Come è sparita la Ferrari dal paddock
La macchina apparteneva al pilota Gaetani Fasano, e si trovava lì per le ragioni più ovvie del mondo: correre. Una 458 Challenge Evo non è esattamente una utilitaria che passa inosservata, eppure qualcuno è riuscito a farla sparire dal paddock senza che nessuno se ne accorgesse in tempo. Roba che fa venire più di qualche dubbio sulla sicurezza di certi ambienti, dove transitano mezzi dal valore enorme e dove evidentemente i controlli non bastano sempre.
Il valore della vettura, intorno ai 200mila euro, dà l’idea di cosa significhi un colpo del genere. Non si tratta di un furto qualunque, ma di un’azione mirata, organizzata, che richiede competenze precise. Una Ferrari da pista, infatti, non è semplice da gestire: serve sapere dove metterla, come spostarla e, soprattutto, come piazzarla senza farsi beccare.
Un furto che fa discutere nel mondo delle corse
Quello che colpisce di più è il contesto. I paddock dovrebbero essere zone protette, con accessi controllati e personale che tiene d’occhio chi entra e chi esce. Eppure, una Ferrari 458 Challenge Evo è stata portata via comunque, e questo apre interrogativi parecchio scomodi su quanto siano davvero sicuri questi spazi durante gli eventi.

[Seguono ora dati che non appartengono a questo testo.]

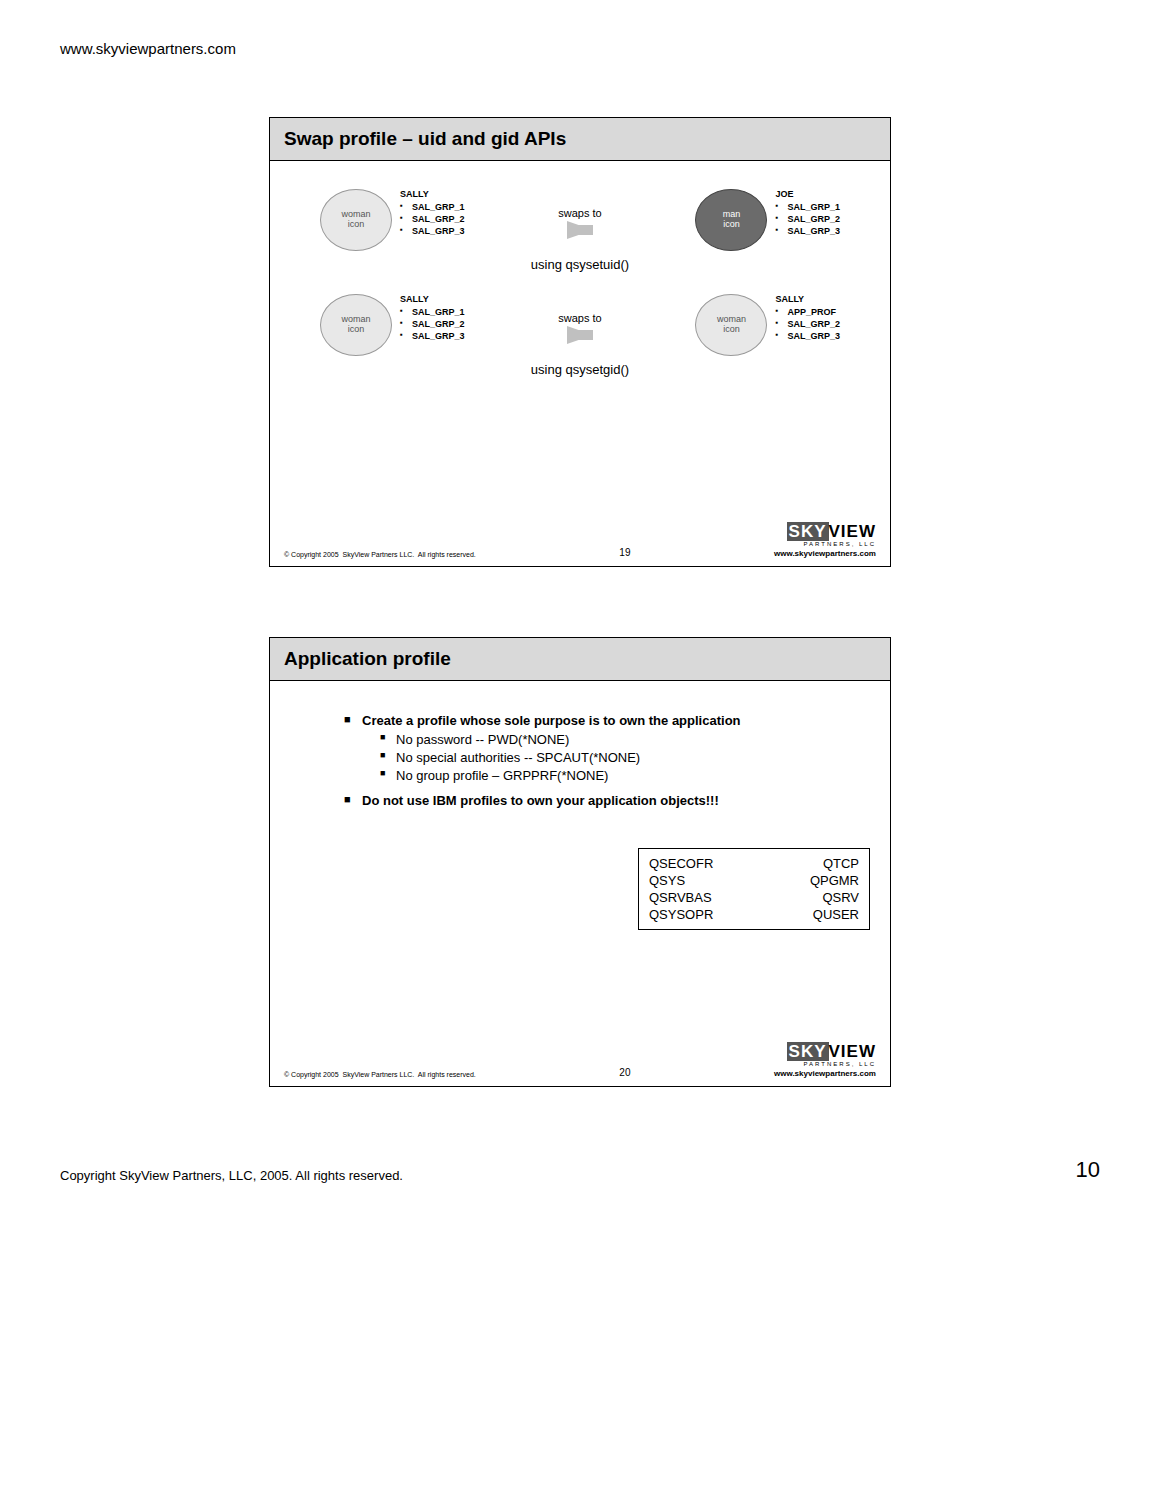www.skyviewpartners.com
Swap profile – uid and gid APIs
woman
icon
SALLY
SAL_GRP_1
SAL_GRP_2
SAL_GRP_3
swaps to
man
icon
JOE
SAL_GRP_1
SAL_GRP_2
SAL_GRP_3
using qsysetuid()
woman
icon
SALLY
SAL_GRP_1
SAL_GRP_2
SAL_GRP_3
swaps to
woman
icon
SALLY
APP_PROF
SAL_GRP_2
SAL_GRP_3
using qsysetgid()
© Copyright 2005 SkyView Partners LLC. All rights reserved.
19
SKYVIEW
PARTNERS, LLC
www.skyviewpartners.com
Application profile
Create a profile whose sole purpose is to own the application
No password -- PWD(*NONE)
No special authorities -- SPCAUT(*NONE)
No group profile – GRPPRF(*NONE)
Do not use IBM profiles to own your application objects!!!
| QSECOFR | QTCP |
| QSYS | QPGMR |
| QSRVBAS | QSRV |
| QSYSOPR | QUSER |
© Copyright 2005 SkyView Partners LLC. All rights reserved.
20
SKYVIEW
PARTNERS, LLC
www.skyviewpartners.com
Copyright SkyView Partners, LLC, 2005. All rights reserved.
10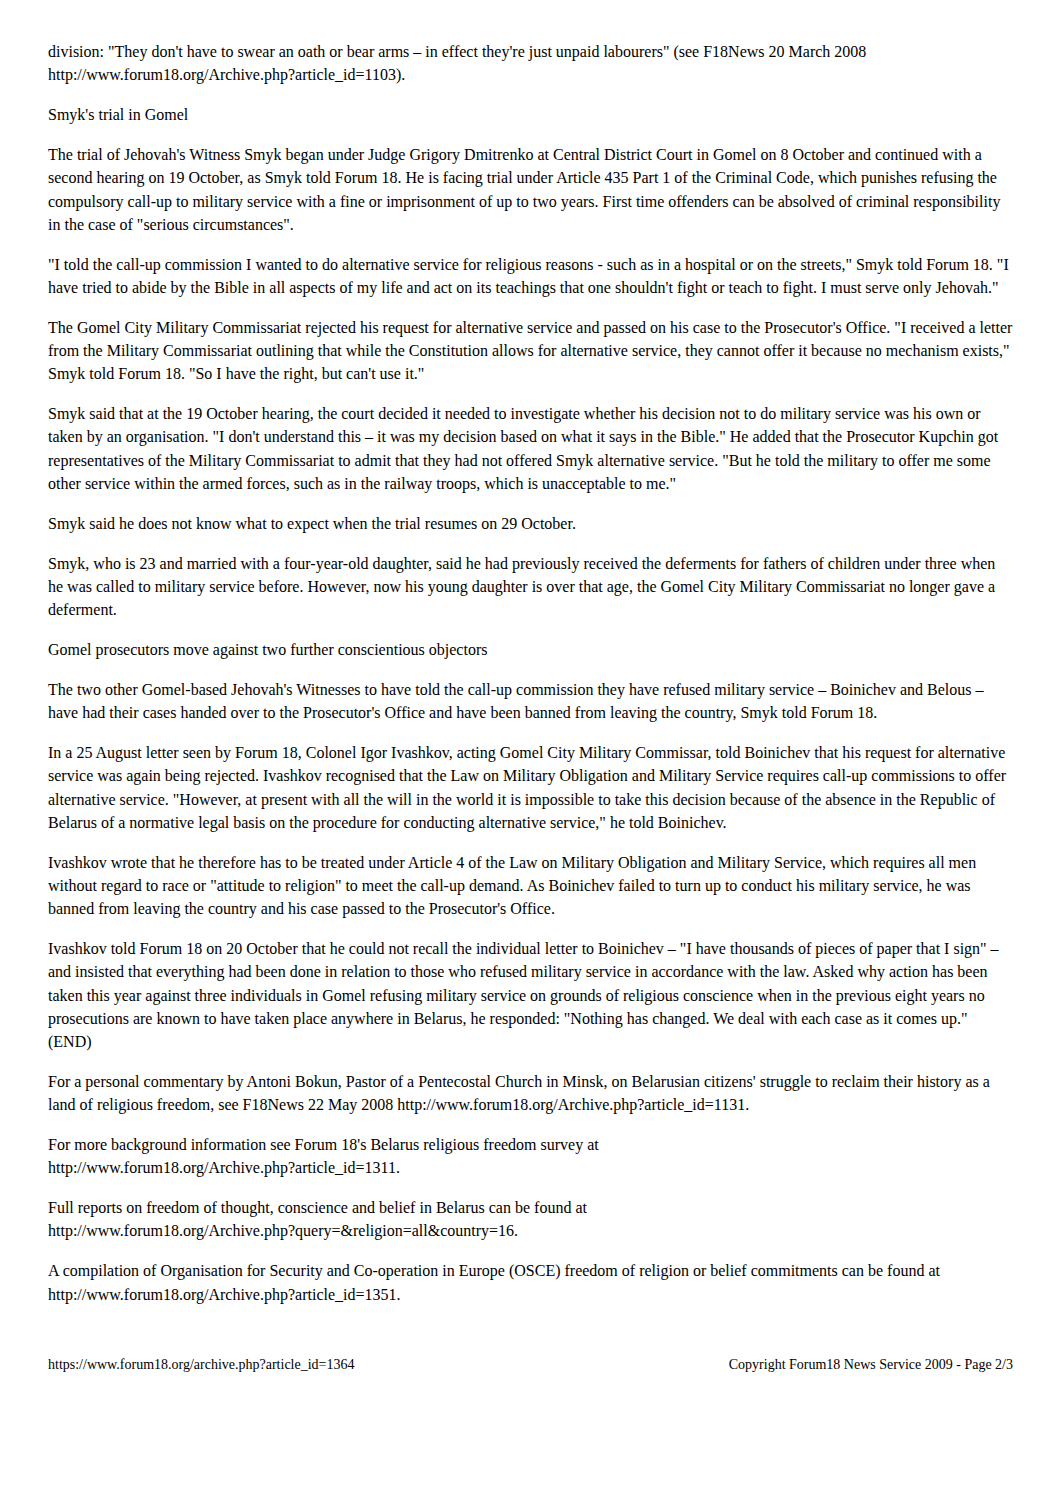division: "They don't have to swear an oath or bear arms – in effect they're just unpaid labourers" (see F18News 20 March 2008 http://www.forum18.org/Archive.php?article_id=1103).
Smyk's trial in Gomel
The trial of Jehovah's Witness Smyk began under Judge Grigory Dmitrenko at Central District Court in Gomel on 8 October and continued with a second hearing on 19 October, as Smyk told Forum 18. He is facing trial under Article 435 Part 1 of the Criminal Code, which punishes refusing the compulsory call-up to military service with a fine or imprisonment of up to two years. First time offenders can be absolved of criminal responsibility in the case of "serious circumstances".
"I told the call-up commission I wanted to do alternative service for religious reasons - such as in a hospital or on the streets," Smyk told Forum 18. "I have tried to abide by the Bible in all aspects of my life and act on its teachings that one shouldn't fight or teach to fight. I must serve only Jehovah."
The Gomel City Military Commissariat rejected his request for alternative service and passed on his case to the Prosecutor's Office. "I received a letter from the Military Commissariat outlining that while the Constitution allows for alternative service, they cannot offer it because no mechanism exists," Smyk told Forum 18. "So I have the right, but can't use it."
Smyk said that at the 19 October hearing, the court decided it needed to investigate whether his decision not to do military service was his own or taken by an organisation. "I don't understand this – it was my decision based on what it says in the Bible." He added that the Prosecutor Kupchin got representatives of the Military Commissariat to admit that they had not offered Smyk alternative service. "But he told the military to offer me some other service within the armed forces, such as in the railway troops, which is unacceptable to me."
Smyk said he does not know what to expect when the trial resumes on 29 October.
Smyk, who is 23 and married with a four-year-old daughter, said he had previously received the deferments for fathers of children under three when he was called to military service before. However, now his young daughter is over that age, the Gomel City Military Commissariat no longer gave a deferment.
Gomel prosecutors move against two further conscientious objectors
The two other Gomel-based Jehovah's Witnesses to have told the call-up commission they have refused military service – Boinichev and Belous – have had their cases handed over to the Prosecutor's Office and have been banned from leaving the country, Smyk told Forum 18.
In a 25 August letter seen by Forum 18, Colonel Igor Ivashkov, acting Gomel City Military Commissar, told Boinichev that his request for alternative service was again being rejected. Ivashkov recognised that the Law on Military Obligation and Military Service requires call-up commissions to offer alternative service. "However, at present with all the will in the world it is impossible to take this decision because of the absence in the Republic of Belarus of a normative legal basis on the procedure for conducting alternative service," he told Boinichev.
Ivashkov wrote that he therefore has to be treated under Article 4 of the Law on Military Obligation and Military Service, which requires all men without regard to race or "attitude to religion" to meet the call-up demand. As Boinichev failed to turn up to conduct his military service, he was banned from leaving the country and his case passed to the Prosecutor's Office.
Ivashkov told Forum 18 on 20 October that he could not recall the individual letter to Boinichev – "I have thousands of pieces of paper that I sign" – and insisted that everything had been done in relation to those who refused military service in accordance with the law. Asked why action has been taken this year against three individuals in Gomel refusing military service on grounds of religious conscience when in the previous eight years no prosecutions are known to have taken place anywhere in Belarus, he responded: "Nothing has changed. We deal with each case as it comes up." (END)
For a personal commentary by Antoni Bokun, Pastor of a Pentecostal Church in Minsk, on Belarusian citizens' struggle to reclaim their history as a land of religious freedom, see F18News 22 May 2008 http://www.forum18.org/Archive.php?article_id=1131.
For more background information see Forum 18's Belarus religious freedom survey at
http://www.forum18.org/Archive.php?article_id=1311.
Full reports on freedom of thought, conscience and belief in Belarus can be found at
http://www.forum18.org/Archive.php?query=&religion=all&country=16.
A compilation of Organisation for Security and Co-operation in Europe (OSCE) freedom of religion or belief commitments can be found at http://www.forum18.org/Archive.php?article_id=1351.
https://www.forum18.org/archive.php?article_id=1364 Copyright Forum18 News Service 2009 - Page 2/3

Per Gaetani Fasano il danno è doppio: economico, certo, ma anche sportivo, perché ritrovarsi senza la propria vettura significa saltare gli impegni in pista e dover ricominciare da capo. Una macchina costruita per le competizioni non si rimpiazza in due giorni, e trovare un esemplare equivalente sul mercato richiede tempo e parecchi soldi.
Il caso resta aperto e l’auto, al momento, non è ancora stata recuperata. Un furto che pesa, sia per la cifra in ballo sia per la facilità con cui chi l’ha messo a segno è riuscito a muoversi in un ambiente che si presumeva blindato.